Consider the parabola y=x^2-2px+p+1.

If the real number p has the property a<p<b, then the vertex of y is above the line y=−12x+13.
What are a and b?

The vertex lies at (p,-p^2+p+1). So, we need

-p^2+p+1 > -12p+13
p^2+11p-12 < 0
-12 < p < 1

1<p<12

Therefore
a=1
b=12

To determine the values of a and b, we need to find the x-coordinate of the vertex of the parabola and check if it is greater than the x-coordinate of the point where the parabola intersects the line y = -12x + 13.

The x-coordinate of the vertex of a parabola of the form y = ax^2 + bx + c can be found using the formula x = -b / (2a). In this case, the equation of the parabola is y = x^2 - 2px + p + 1. Comparing the equation with the standard form, we can conclude that a = 1, b = -2p, and c = p + 1.

Using the formula for the x-coordinate of the vertex, we substitute the values of a and b into the formula:
x = -(-2p) / (2 * 1)
x = 2p / 2
x = p

Now we need to find the y-coordinate of the vertex, which can be obtained by substituting the x-coordinate (p) into the equation of the parabola:
y = p^2 - 2p * p + p + 1
y = p^2 - 2p^2 + p + 1
y = -p^2 + p + 1

To determine if the vertex is above the line y = -12x + 13, we compare the y-coordinate of the vertex (-p^2 + p + 1) with the y-coordinate of the point of intersection.

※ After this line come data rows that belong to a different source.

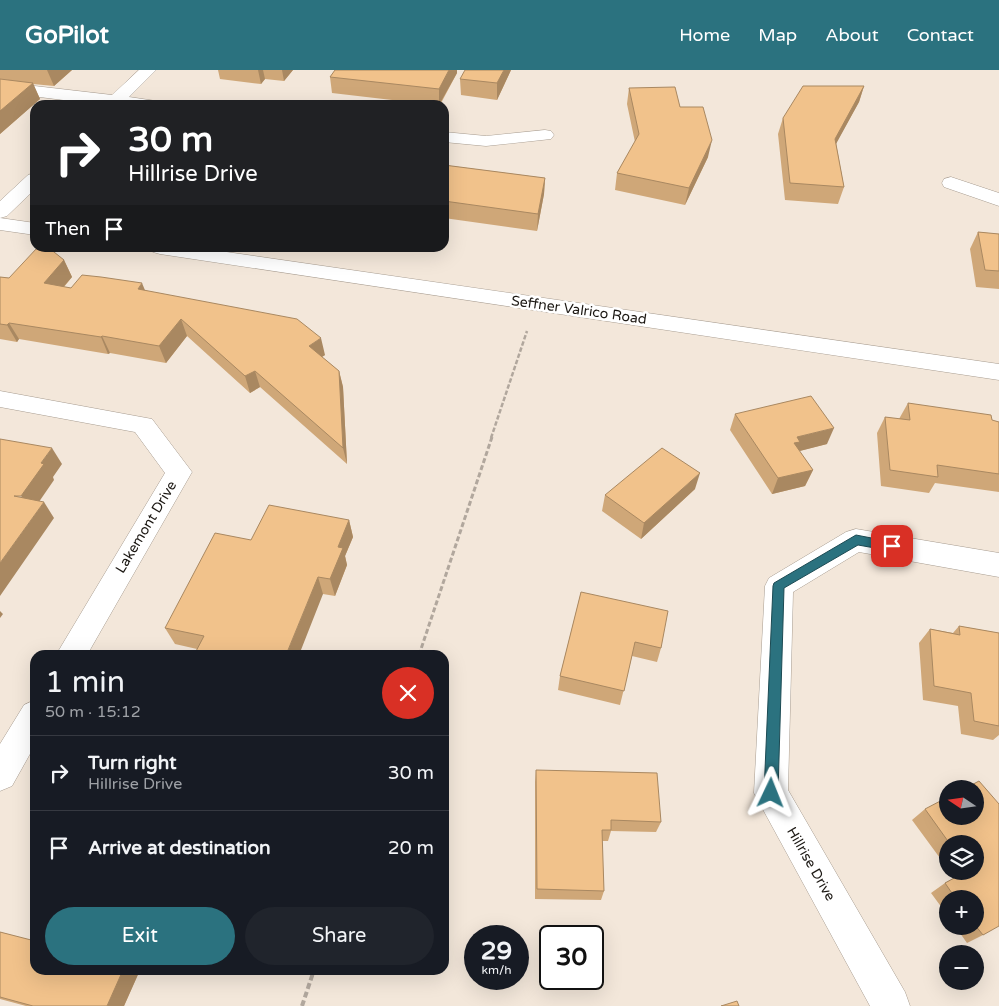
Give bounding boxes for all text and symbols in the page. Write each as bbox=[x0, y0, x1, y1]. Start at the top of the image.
text: GoPilot bbox=[25, 21, 109, 50]
text: Home bbox=[679, 24, 730, 46]
text: Map bbox=[758, 24, 797, 46]
text: About bbox=[825, 24, 879, 46]
text: Contact bbox=[907, 24, 974, 46]
text: 30 m bbox=[128, 119, 213, 161]
icon: right bbox=[45, 120, 110, 185]
text: Hillrise Drive bbox=[128, 161, 258, 187]
icon: arrive bbox=[100, 215, 128, 243]
text: Then bbox=[45, 218, 90, 240]
street label: Seffner Valrico Road bbox=[510, 292, 648, 328]
street label: Lakemont Drive bbox=[112, 478, 180, 576]
pin bbox=[871, 525, 913, 567]
icon: arrive bbox=[878, 532, 906, 560]
text: 1 min bbox=[45, 664, 125, 701]
button: close bbox=[382, 667, 434, 719]
text: 50 m · 15:12 bbox=[45, 702, 141, 722]
text: Turn right bbox=[88, 752, 176, 774]
icon: right bbox=[45, 759, 73, 787]
text: 30 m bbox=[388, 762, 434, 784]
position arrow bbox=[744, 766, 796, 818]
text: Hillrise Drive bbox=[88, 774, 182, 794]
north arrow bbox=[939, 780, 984, 825]
map controls bbox=[939, 780, 984, 990]
street label: Hillrise Drive bbox=[783, 824, 839, 904]
icon: arrive bbox=[45, 834, 73, 862]
button: layers bbox=[939, 835, 984, 880]
text: Arrive at destination bbox=[88, 837, 271, 859]
text: 20 m bbox=[388, 837, 434, 859]
button: + bbox=[939, 890, 984, 935]
button: Exit bbox=[45, 907, 235, 965]
button: Share bbox=[245, 907, 434, 965]
speed limit sign: 30 bbox=[539, 925, 604, 990]
text: 29 bbox=[481, 936, 512, 966]
button: − bbox=[939, 945, 984, 990]
text: km/h bbox=[481, 963, 512, 977]

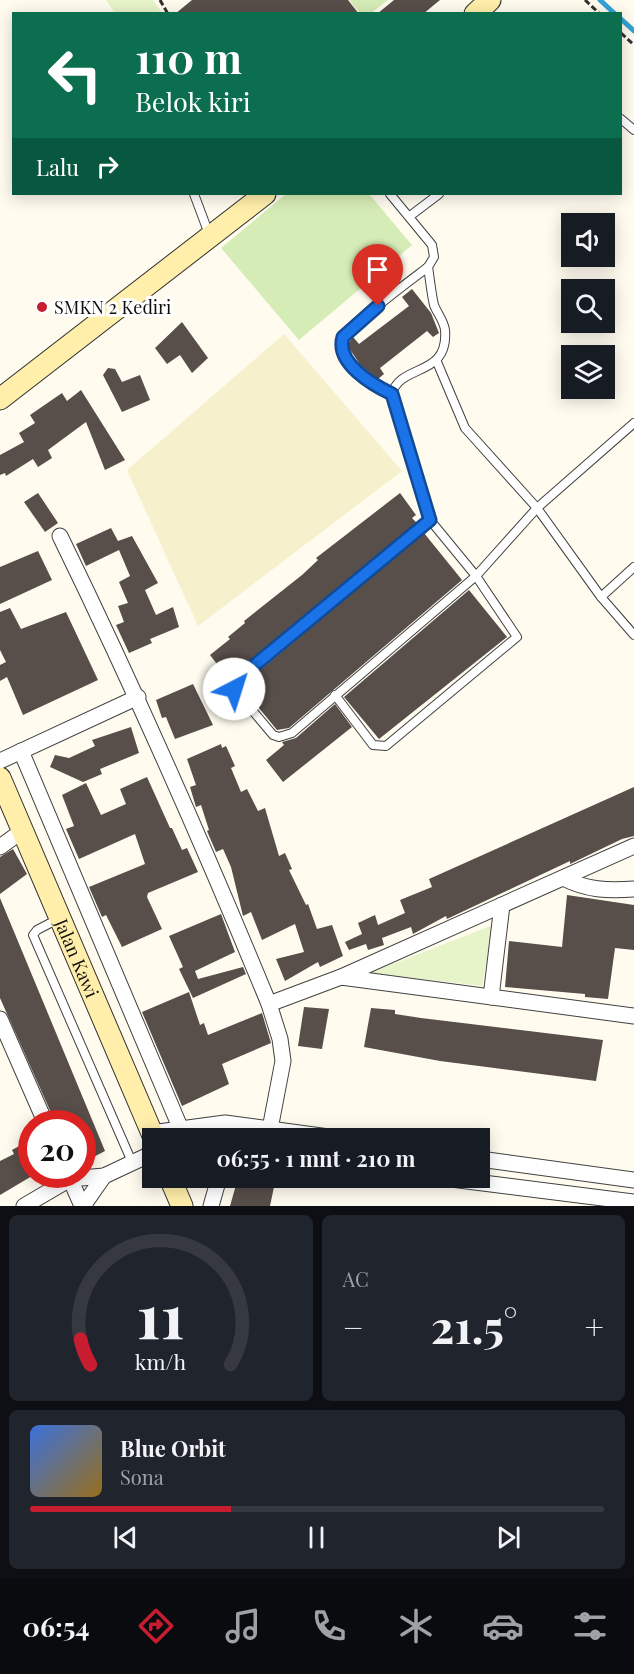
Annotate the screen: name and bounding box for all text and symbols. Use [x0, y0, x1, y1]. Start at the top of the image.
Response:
text: 110 m [135, 29, 242, 85]
icon: left [36, 36, 114, 114]
text: Belok kiri [135, 83, 251, 119]
icon: right [91, 150, 124, 183]
text: Lalu [36, 152, 79, 182]
map controls [561, 213, 615, 399]
button: sound [561, 213, 615, 267]
pin [352, 244, 403, 306]
icon: arrive [361, 253, 394, 286]
button: search [561, 279, 615, 333]
place label: SMKN 2 Kediri [54, 295, 171, 319]
marker: SMKN 2 Kediri [35, 300, 49, 314]
button: layers [561, 345, 615, 399]
position arrow [202, 657, 266, 721]
street label: Jalan Kawi [49, 914, 105, 1001]
speed limit sign: 20 [18, 1110, 96, 1188]
text: 06:55 · 1 mnt · 210 m [216, 1143, 416, 1173]
text: AC [343, 1265, 369, 1292]
text: 11 [137, 1271, 185, 1355]
text: 21.5° [431, 1295, 518, 1355]
text: − [343, 1304, 364, 1348]
text: + [585, 1304, 604, 1348]
text: km/h [135, 1347, 187, 1375]
text: Blue Orbit [120, 1433, 226, 1463]
text: Sona [120, 1463, 164, 1490]
icon: previous [109, 1521, 142, 1554]
icon: pause [300, 1521, 333, 1554]
icon: next [492, 1521, 525, 1554]
icon: directions [135, 1605, 177, 1647]
icon: music [222, 1605, 264, 1647]
icon: phone [308, 1605, 350, 1647]
icon: climate [395, 1605, 437, 1647]
icon: car [482, 1605, 524, 1647]
icon: filters [569, 1605, 611, 1647]
text: 06:54 [22, 1608, 90, 1644]

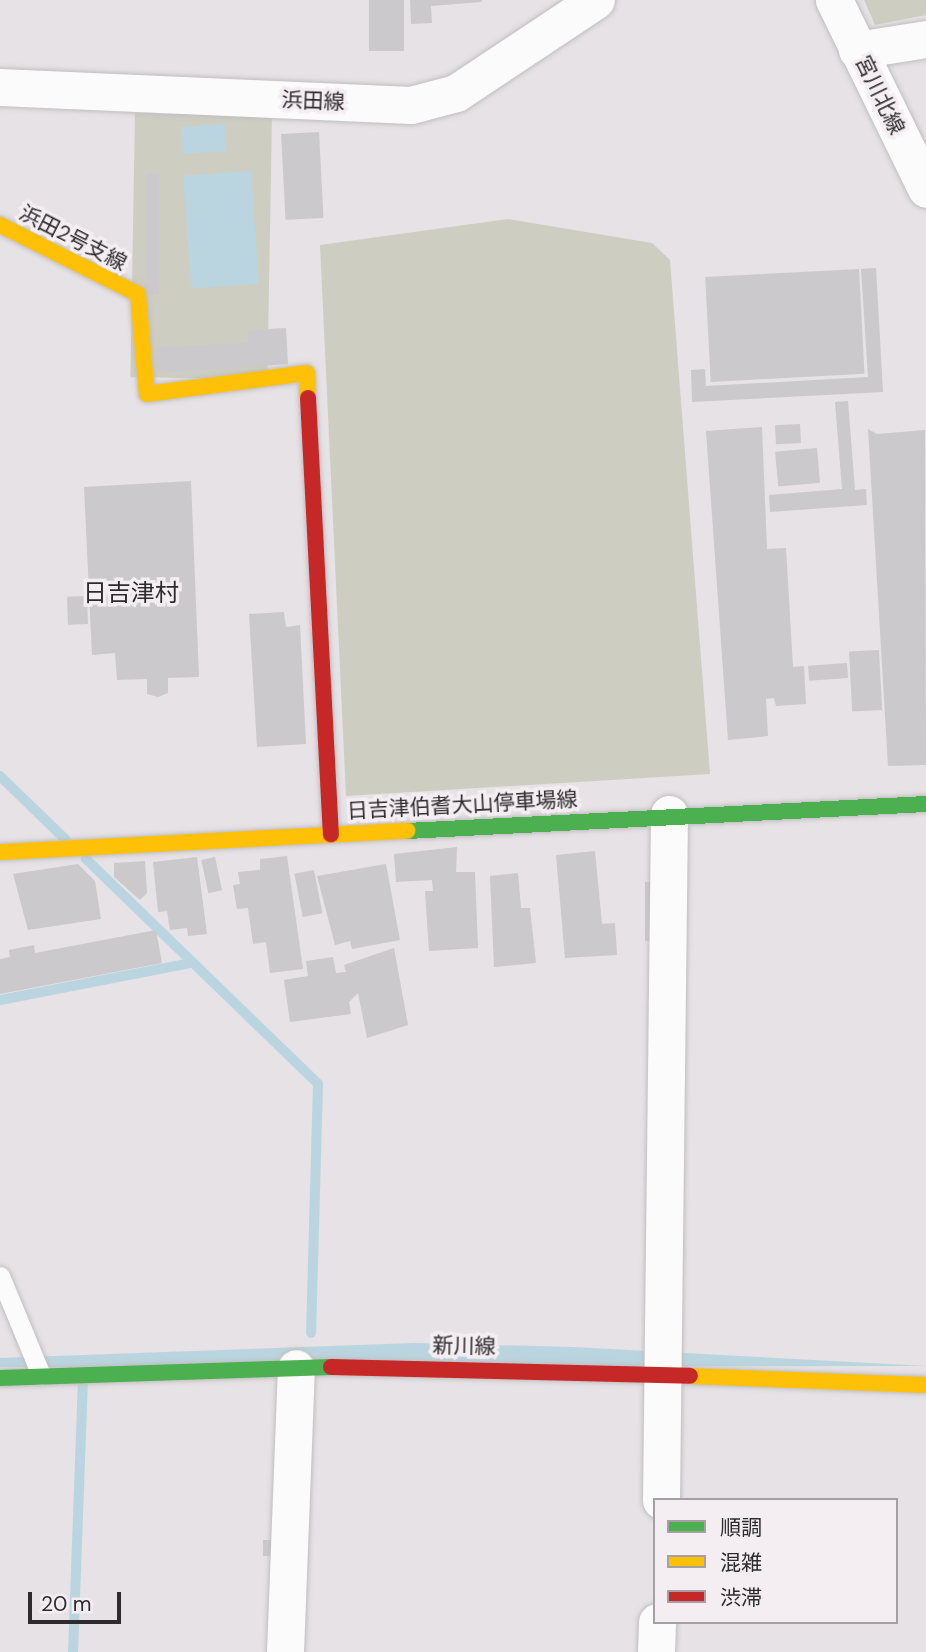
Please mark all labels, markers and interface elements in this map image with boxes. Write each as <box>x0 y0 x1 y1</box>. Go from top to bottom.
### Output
street label: 宮川北線 <box>850 52 910 138</box>
street label: 浜田線 <box>281 87 345 115</box>
street label: 浜田2号支線 <box>15 200 131 276</box>
district label: 日吉津村 <box>83 579 179 607</box>
street label: 日吉津伯耆大山停車場線 <box>346 786 578 824</box>
street label: 新川線 <box>432 1333 496 1359</box>
legend <box>653 1498 898 1624</box>
text: 順調 <box>720 1514 762 1542</box>
text: 混雑 <box>720 1549 762 1577</box>
scale bar <box>32 1578 124 1622</box>
text: 渋滞 <box>720 1584 762 1612</box>
text: 20 m <box>41 1590 92 1618</box>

Setting the equation of the line equal to the equation of the parabola, we have:
-p^2 + p + 1 = -12p + 13

Rearranging the equation, we get:
p^2 - 13p + 12 = 0

Factoring the quadratic equation, we have:
(p - 1)(p - 12) = 0

This gives us two possible values for p: p = 1 and p = 12.

Now we need to determine the values of a and b based on the range a < p < b. Since a < p < b, we arrange the values in ascending order:
a = 1, b = 12

Therefore, the values of a and b, satisfying the given conditions, are a = 1 and b = 12.